_Zu bearbeitende Aufgaben_:
1/ Beantworte die folgenden Fragen zum Text über den Hochwasserschutz.
(a) Welche drei Orte werden namentlich als Beispiele genannt, die besser hätten geschützt werden können?
(b) Aus welchem Jahr stammt das letzte Jahrhunderthochwasser an der Saale?
(c) Auf die Erfahrungen welchen Monats und Jahres kann man außerdem zurückgreifen?
2/ Zitiere aus dem Text über den Hochwasserschutz die Stelle zwischen „Wenn man das“ und „2011 kann man zurückgreifen.“, beide eingeschlossen.

_Ausgangstext_:
- - - -

Wenn man das alles so genau berech­nen kann, WIESO gab es denn vor dem Hoch­was­ser kei­ne ent­spre­chend exak­ten Pro­gno­sen? Hät­ten damit nicht das MMZ, das Peiß­nitz­haus, der Robert-Franz-Ring und vie­le ande­re bes­ser geschützt wer­den kön­nen? Nun ist es frei­lich etwas ober­schlau, HINTERHER der­glei­chen ein­zu­for­dern. Im Rah­men eines ganz­heit­li­chen Hoch­was­ser­schut­zes aber muss man sol­che Berech­nun­gen VORHER ein­for­dern. Zumal es dafür gute Daten­vor­aus­set­zun­gen gibt: Das letz­te Jahr­hun­dert­hoch­was­ser an der Saa­le, das von 1994, ist, so war vom Hal­le­schen Auen­ex­per­ten Andre­as Lis­te zu erfah­ren, gut kar­tiert wor­den, auch auf die Erfah­run­gen vom Janu­ar 2011 kann man zurückgreifen.

Hoch­was­ser­schutz in Bundeshand?

- - - -

_Gesammelte Daten_:
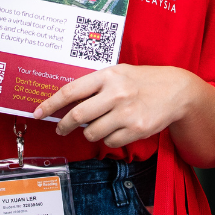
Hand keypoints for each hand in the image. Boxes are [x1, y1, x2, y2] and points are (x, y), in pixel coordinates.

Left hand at [32, 65, 205, 148]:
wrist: (176, 90)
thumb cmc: (142, 80)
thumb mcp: (118, 73)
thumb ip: (94, 84)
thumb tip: (66, 102)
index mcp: (107, 76)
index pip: (71, 91)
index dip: (51, 104)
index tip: (38, 113)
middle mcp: (116, 93)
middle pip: (77, 116)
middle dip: (63, 126)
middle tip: (60, 129)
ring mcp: (126, 113)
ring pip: (92, 133)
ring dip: (89, 133)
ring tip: (97, 125)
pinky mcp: (136, 129)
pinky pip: (110, 142)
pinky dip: (108, 139)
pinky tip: (117, 129)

- - - -

_Lösungen_:
1/
(a) Das MMZ, das Peißnitzhaus und der Robert-Franz-Ring.
(b) Aus dem Jahr 1994.
(c) Auf die Erfahrungen vom Januar 2011.

2/
Wenn man das alles so genau berech­nen kann, WIESO gab es denn vor dem Hoch­was­ser kei­ne ent­spre­chend exak­ten Pro­gno­sen? Hät­ten damit nicht das MMZ, das Peiß­nitz­haus, der Robert-Franz-Ring und vie­le ande­re bes­ser geschützt wer­den kön­nen? Nun ist es frei­lich etwas ober­schlau, HINTERHER der­glei­chen ein­zu­for­dern. Im Rah­men eines ganz­heit­li­chen Hoch­was­ser­schut­zes aber muss man sol­che Berech­nun­gen VORHER ein­for­dern. Zumal es dafür gute Daten­vor­aus­set­zun­gen gibt: Das letz­te Jahr­hun­dert­hoch­was­ser an der Saa­le, das von 1994, ist, so war vom Hal­le­schen Auen­ex­per­ten Andre­as Lis­te zu erfah­ren, gut kar­tiert wor­den, auch auf die Erfah­run­gen vom Janu­ar 2011 kann man zurückgreifen.